### What is needed
Look through the material below for "shoulder". Copy every line that contains it.

### Material shown
☆ ☆ ☆ ☆ ☆ ☆ ☆

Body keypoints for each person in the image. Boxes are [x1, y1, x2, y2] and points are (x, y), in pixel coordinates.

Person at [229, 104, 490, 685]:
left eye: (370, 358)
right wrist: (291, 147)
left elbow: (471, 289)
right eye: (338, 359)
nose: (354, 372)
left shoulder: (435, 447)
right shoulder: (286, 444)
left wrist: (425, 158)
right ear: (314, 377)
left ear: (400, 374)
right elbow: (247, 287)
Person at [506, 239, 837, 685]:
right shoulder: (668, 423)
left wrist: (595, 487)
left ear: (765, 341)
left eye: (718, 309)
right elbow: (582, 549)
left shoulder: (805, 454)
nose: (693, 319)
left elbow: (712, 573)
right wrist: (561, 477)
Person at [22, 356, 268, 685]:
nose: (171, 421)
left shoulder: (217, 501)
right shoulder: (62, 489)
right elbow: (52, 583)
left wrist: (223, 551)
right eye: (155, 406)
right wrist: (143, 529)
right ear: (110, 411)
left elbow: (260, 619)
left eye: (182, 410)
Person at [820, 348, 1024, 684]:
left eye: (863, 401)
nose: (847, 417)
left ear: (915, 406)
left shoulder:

☆ ☆ ☆ ☆ ☆ ☆ ☆

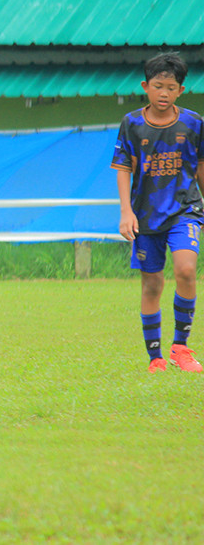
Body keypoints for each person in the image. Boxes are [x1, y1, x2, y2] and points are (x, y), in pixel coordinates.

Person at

☆ ☆ ☆ ☆ ☆ ☆ ☆

### Response to this exercise
left shoulder: (435, 447)
right shoulder: (286, 444)
right shoulder: (668, 423)
left shoulder: (805, 454)
left shoulder: (217, 501)
right shoulder: (62, 489)
left shoulder:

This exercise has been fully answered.